The Jim Jordan Compliance Angle…
Interesting detail about the proto-scandal swirling around Jim Jordan, the Republican congressman accused of turning a blind eye to sexual misconduct on the Ohio State wrestling team when he was assistant coach there: Jordan might have violated the school’s sexual harassment Code of Conduct.
For those not following this story, Jordan has represented Ohio’s 4th congressional district since 2007, and is a leading voice in the Tea Party wing of the party. He also worked as an assistant coach for the Ohio State wrestling team from 1987 to 1995. Earlier this month, numerous former wrestling students from that era accused Jordan of ignoring complaints they tried to raise about sexual abuse from a team doctor, Richard Strauss, who committed suicide in 2005.

Jordan
Jordan has denied the former students’ allegations. First he said the allegations against him were false (concocted by the Deep State, no doubt), or that no students ever brought the abuse accusations to him personally. (Former students say Jordan is lying.)
Last week, however, Jordan changed his tune. During an interview with Fox News, he said: “Conversations in a locker room are a lot different than people coming up and talking about abuse. No one ever reported any abuse to me.”
Hmmm. So Jordan now is suggesting that even if he had heard students talking about sexual abuse, those weren’t allegations because nobody spoke the words directly to him or announced,“I am making an allegation.” (I can see your eyes rolling right out of your skull from here, compliance officers.)
Anyway, a sharp-eyed compliance professional passed along to me the Ohio State sexual misconduct policy. There on Page 6 are these lines about an employee’s duty to report:
All university employees, except those exempted by legal privilege of confidentiality or expressly identified as a confidential reporter, have an obligation to report incidents of sexual assault. Any employee who receives a disclosure of a sexual assault or becomes aware of information that would lead a reasonable person to believe that a sexual assault may have occurred involving anyone covered under this policy, must report all known information immediately.

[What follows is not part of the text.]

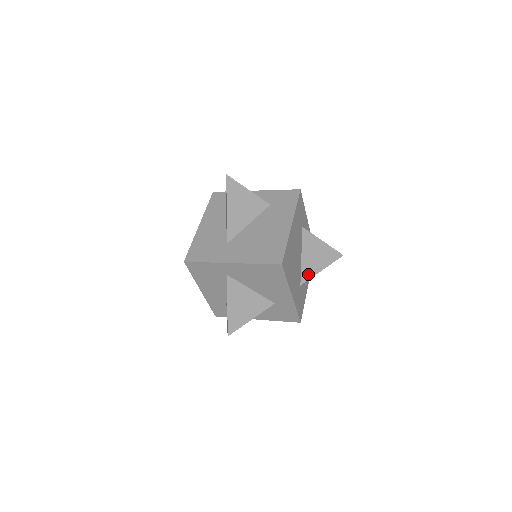
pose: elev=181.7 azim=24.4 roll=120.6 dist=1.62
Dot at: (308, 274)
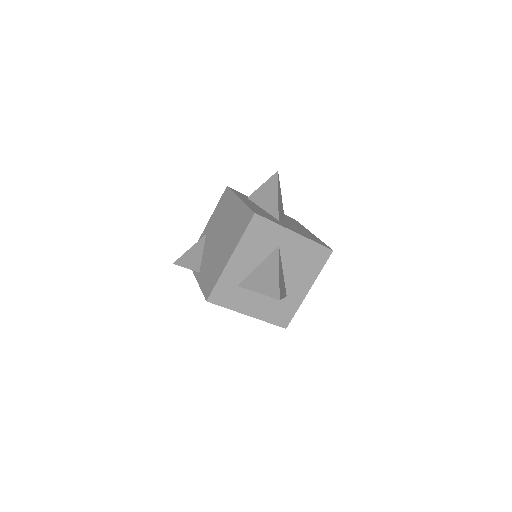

And in case anyone wants to defend Jordan by arguing that he only turned a blind eye to misconduct rather than assault, the university policy addresses that point, too. Immediately after the above clause on assault, the policy has another clause that says anyone who supervises faculty, staff, students, or volunteers must report “all other incidents of sexual misconduct” within five days of becoming aware of such allegations.
One important point: this policy went into effect in 2016, long after Jordan left the university. But the policy also includes a history of all prior revisions, including the detail that Ohio State first adopted its anti-harassment policy in 1980 — long before Jordan arrived at the university.
So what was Ohio State’s policy while Jordan was there? Did it include a duty to report? Did it define sexual misconduct broadly, or only impose the duty to report if you saw one person forcibly holding down another and assaulting him or her?
We don’t know. (If you happen to have a copy of Ohio State’s original policy lying around somewhere, feel free to email it to me.) We do know the policy was amended first in 1983, and again in 1993. In that latter instance, Jordan was on university staff, and perhaps had to certify his awareness of the policy or go through training.
Again, we don’t know. By 1993 Clarence Thomas had pushed sexual harassment into the public consciousness, thanks to his Supreme Court nomination hearings in 1990; so maybe the Ohio State policy did address the misconduct Jordan allegedly knew about. Then again, compliance in that era was still embryonic compared to today’s standards. Maybe the policy and training were weak.
Anyway, Jordan has chosen to defend himself by parsing words, tweaking statements, and alleging conspiracies masterminded by shadowy larger forces — which, in the tribal world of modern Republican politics, just might work.
For now, however, let’s remember this point: an allegation of misconduct made in a locker room is still an allegation, that leaders must investigate. Claiming “locker room exemption” is not a thing.